Voting is such a basic requirement of democracy that it is baffling how any citizen could fail in the responsibility to go to the polls on Election Day. These days, the commitment to assure freedom, justice and equality for all is under attack in the republic. One would expect that all citizens averse to the authoritarianism proposed by conservative Republicans would be certain to cast their votes.
For Blacks, every election is important, regardless of the issues or the candidates. Every election is a test of the dynamic political response to any subject before them. Conservatives still remember the massive turnout for Lyndon Johnson in 1964 that assured the passage of the Civil Rights Act. The one-sided 95% Black vote for Johnson also assured passage of the Voting Rights Act in 1965 and the Federal Fair Housing Act of 1968.
Since the LBJ election in 1964, Republicans have had to promote presidential candidates with the capacity to win despite losing 90% of the Black vote. The effort to overcome this impediment has induced conservatives to attack in courts the provisions of the Voting Rights Act and to engage in essentially unconstitutional strategies to diminish the Black vote or modify its power with questionable political redistricting strategies.

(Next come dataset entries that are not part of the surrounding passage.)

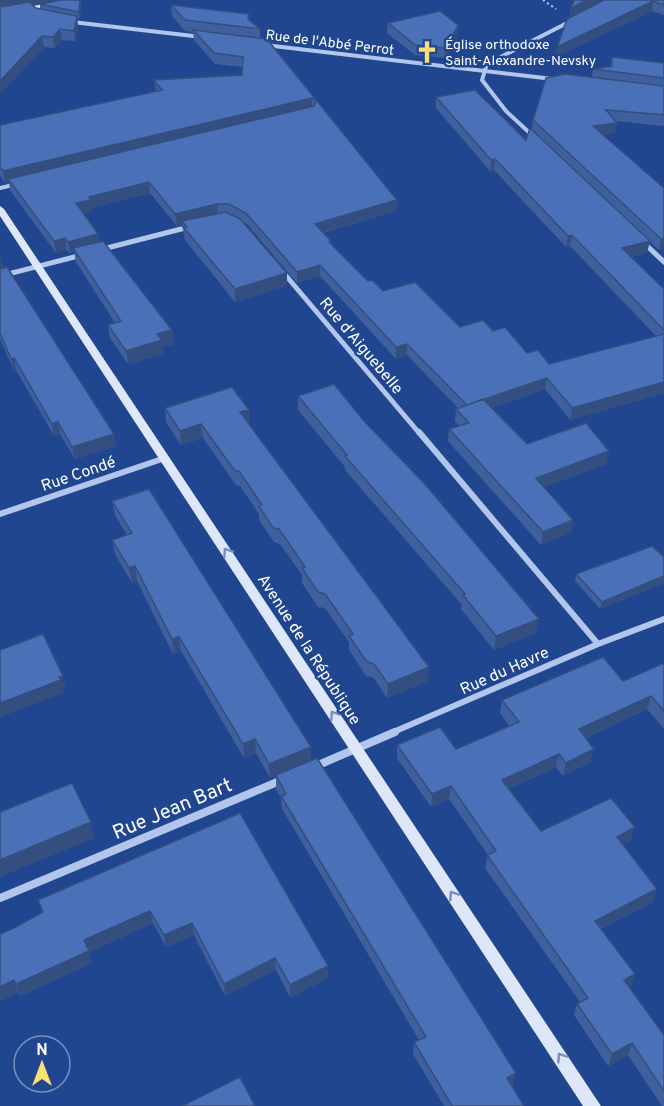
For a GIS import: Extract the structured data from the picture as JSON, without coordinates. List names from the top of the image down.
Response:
{
  "streets": {
    "street": [
      "Rue de l'Abbé Perrot",
      "Rue d'Aiguebelle",
      "Rue Condé",
      "Avenue de la République",
      "Rue du Havre",
      "Rue Jean Bart"
    ]
  },
  "crossings": [
    ["Rue d'Aiguebelle", "Rue du Havre"],
    ["Rue Condé", "Avenue de la République"],
    ["Avenue de la République", "Rue du Havre"]
  ],
  "one_way": ["Avenue de la République"],
  "places": {
    "church": ["Église orthodoxe Saint-Alexandre-Nevsky"]
  },
  "north": "top"
}
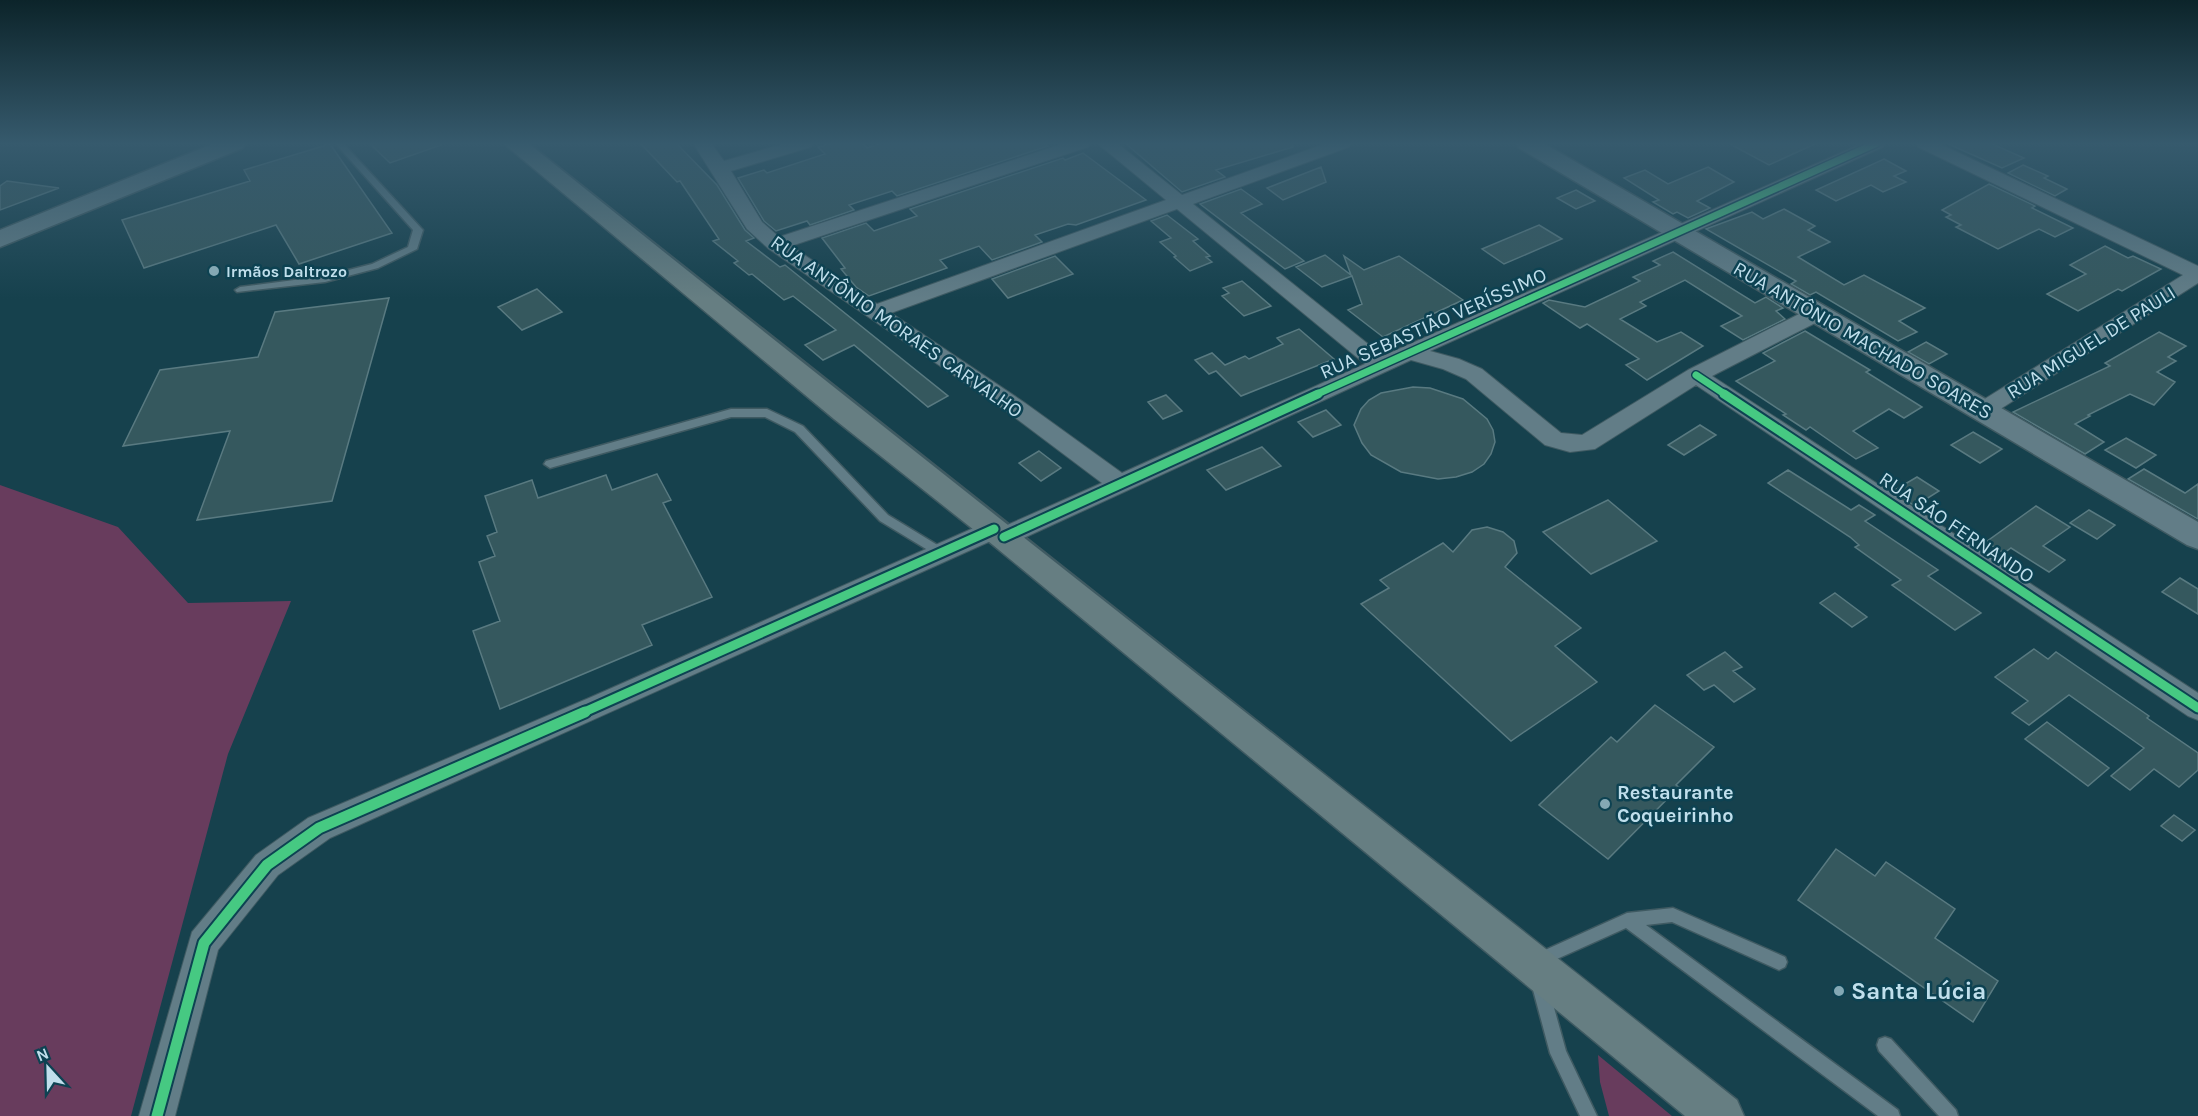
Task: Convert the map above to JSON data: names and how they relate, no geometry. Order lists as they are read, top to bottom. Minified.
{"streets":{"street":["RUA SEBASTIÃO VERÍSSIMO","RUA ANTÔNIO MORAES CARVALHO","RUA ANTÔNIO MACHADO SOARES","RUA MIGUEL DE PAULI","RUA SÃO FERNANDO"]},"crossings":[["RUA SEBASTIÃO VERÍSSIMO","RUA ANTÔNIO MORAES CARVALHO"],["RUA SEBASTIÃO VERÍSSIMO","RUA ANTÔNIO MACHADO SOARES"],["RUA ANTÔNIO MACHADO SOARES","RUA MIGUEL DE PAULI"]],"places":["Irmãos Daltrozo","Restaurante Coqueirinho","Santa Lúcia"],"north":"top"}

When the Bay State Banner was first published in 1965, the Black vote had just emerged from the victory that established the Civil Rights Act to make it unlawful everywhere in the United States to discriminate on the basis of race in education, employment and places of public accommodation.
The Banner’s slogan on the paper at that time was “Unity, Progress. Let’s do it ourselves.” The message was to work together to achieve change without undue reliance on affirmative action. Early on there was some unrealistic expectation that benefits would come from affirmative action, that was considered by some to be a quasi form of reparations.
Blacks have a visionary concept of America and the commitment and endurance to exercise their right to vote in every election to enact it democratically.